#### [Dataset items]

━━━━━━

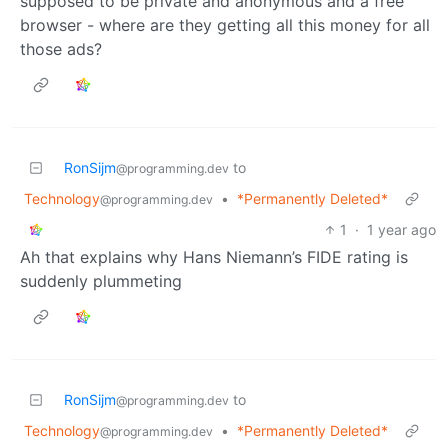
supposed to be private and anonymous and a free
browser - where are they getting all this money for all
those ads?
RonSijm
to
@programming.dev
Technology
•
*Permanently Deleted*
@programming.dev
1
·
1 year ago
Ah that explains why Hans Niemann’s FIDE rating is
suddenly plummeting
RonSijm
to
@programming.dev
Technology
•
*Permanently Deleted*
@programming.dev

━━━━━━

#### [What is required]
Reproduce the data above line for line, excluding every picture.

#### [Task solution]
supposed to be private and anonymous and a free
browser - where are they getting all this money for all
those ads?
RonSijm
to
@programming.dev
Technology
•
*Permanently Deleted*
@programming.dev
1
·
1 year ago
Ah that explains why Hans Niemann’s FIDE rating is
suddenly plummeting
RonSijm
to
@programming.dev
Technology
•
*Permanently Deleted*
@programming.dev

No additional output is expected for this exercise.